Next Monday, December 3, the world will observe International Day of Persons with Disabilities, an observance by the United Nations "to promote an understanding of disability issues and mobilise support for the dignity, rights and well-being of people with disabilities."
The theme, "Removing barriers to create an inclusive and accessible society for all," is in keeping with what the UN and advocates globally, hope is a foremost shift in understanding and responses towards disability.
The UN Convention on the Rights of Persons with Disabilities (CRPD), adopted in 2006, aims to "promote, protect and ensure the full and equal enjoyment of all human rights and fundamental freedoms by all persons with disabilities, and to promote respect for their inherent dignity."
It also seeks to "increase awareness of gains to be derived from the inclusion of people with disabilities in every aspect of life", all of which are easier stated than implemented in societies and communities, which include the disabled.
Unlike the attention given to the International Day for the Elimination of Violence against Women, November 25, or the highly publicised and supported World Aids Day, December 1, World Disability Day barely registers on the world media's radar.
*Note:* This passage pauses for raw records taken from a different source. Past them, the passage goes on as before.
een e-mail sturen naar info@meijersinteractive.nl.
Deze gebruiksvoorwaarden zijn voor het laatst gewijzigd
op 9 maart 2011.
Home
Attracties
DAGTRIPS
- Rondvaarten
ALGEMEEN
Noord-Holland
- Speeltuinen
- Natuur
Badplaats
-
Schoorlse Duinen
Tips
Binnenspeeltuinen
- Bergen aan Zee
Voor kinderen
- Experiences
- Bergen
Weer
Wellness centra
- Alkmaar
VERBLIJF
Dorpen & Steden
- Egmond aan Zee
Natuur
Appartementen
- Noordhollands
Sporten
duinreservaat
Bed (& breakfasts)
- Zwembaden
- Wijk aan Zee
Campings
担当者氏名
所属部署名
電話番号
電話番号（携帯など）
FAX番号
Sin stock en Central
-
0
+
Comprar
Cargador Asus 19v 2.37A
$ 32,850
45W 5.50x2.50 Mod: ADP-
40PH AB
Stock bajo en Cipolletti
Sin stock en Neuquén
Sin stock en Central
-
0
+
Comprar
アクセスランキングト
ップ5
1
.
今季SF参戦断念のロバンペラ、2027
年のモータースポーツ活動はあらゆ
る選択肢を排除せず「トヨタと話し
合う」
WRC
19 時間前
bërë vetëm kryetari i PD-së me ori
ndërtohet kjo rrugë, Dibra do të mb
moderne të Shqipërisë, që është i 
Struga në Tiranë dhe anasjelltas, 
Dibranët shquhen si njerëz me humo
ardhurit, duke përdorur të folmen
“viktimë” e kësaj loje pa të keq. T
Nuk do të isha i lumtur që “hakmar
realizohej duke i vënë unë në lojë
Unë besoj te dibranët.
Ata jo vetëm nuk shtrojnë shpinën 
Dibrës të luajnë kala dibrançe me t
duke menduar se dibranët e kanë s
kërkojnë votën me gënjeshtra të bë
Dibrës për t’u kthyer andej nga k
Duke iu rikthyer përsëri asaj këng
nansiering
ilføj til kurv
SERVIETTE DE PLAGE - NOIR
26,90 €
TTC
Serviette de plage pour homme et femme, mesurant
People are often unaware of the great number of people living with disabilities around the world and the challenges they face.
The first-ever World Report on Disability (2011) reveals that around 15 per cent of the world's population, or one billion people, live with disabilities. Of those, 110-190 million encounter significant difficulties in their daily lives. A lack of attention to their needs means that they are confronted with barriers at every turn. These include stigma and discrimination; lack of adequate health care and rehabilitation services; and inaccessible transport, buildings and information.
The report recommends that governments and their partners provide people with disabilities with access to all mainstream services, invest in specific programmes for those people with disabilities who are in need, and adopt a national disability strategy and plan of action. Importantly, the report says, people with disabilities should be consulted and involved in the design and implementation of these initiatives.
Some common barriers listed in the report are:
Inadequate policies and standards, which don't always consider the needs of people with disabilities, or existing policies/standards are not enforced. Negative attitudes-Beliefs and prejudices constitute barriers to education, employment, health care, and social participation.
Lack of provision of services- People with disabilities are particularly vulnerable to deficiencies in services such as health care, rehabilitation, and support and assistance. Problems with service delivery-Poor coordination of services, inadequate staffing, and weak staff competencies can affect the quality, accessibility, and adequacy of services for people with disabilities.
Inadequate funding. Lack of accessibility-Many built environments (including public accommodations,) transport systems and information aren't accessible to all. Lack of consultation and involvement. Lack of data and evidence.
A human condition
Disability is part of the human condition-almost everyone will be temporarily or permanently impaired at some point in life, and those who survive to old age will experience increasing difficulties in functioning. Disability is complex, and the interventions to overcome the disadvantages associated with disability are multiple and systemic, varying with the context.
Disability to some is always/only accompanied by images of some visible defect in body or action. The report says, "Negative imagery and language, stereotypes, and stigma-with deep historic roots-persist for people with disabilities around the world. Disability is generally equated with incapacity."
Breaking barriers includes changing/improving knowledge and attitudes as important environmental factors, affecting all areas of service provision and social life. Raising awareness and challenging negative attitudes are often the first steps towards creating more accessible environments for those with disabilities.
It is grievous to experience discrimination from people considered normal, but more tragic is the fact that those who are erecting or sustaining barriers against the disabled are themselves, at some point, going to become susceptible to some form of disability.
As an intellectual with a hidden disability, and an advocate for mental ill-health, I've found the greatest difficulty in getting others of equivalent intellectual capacity to be compassionate or act responsibly. I recall championing a programme to support autism, and it's in that circle I believe I was the most misunderstood-and mistreated, too. I'd look at the zeal which most of my staff, and senior colleagues exhibited in implementing a programme which I designed, while excluding me because I was "too difficult."
It was a case of dismal ignorance of what portends in my disability, and ensuing discrimination and double standards from the selfsame ones who'd been recently enlisted in the cause of the disability that is autism. Who's mission is to enhance the quality of life for people with disabilities through efforts to raise awareness about the magnitude and consequences. I remain hopeful that all disabilities will find support with better education.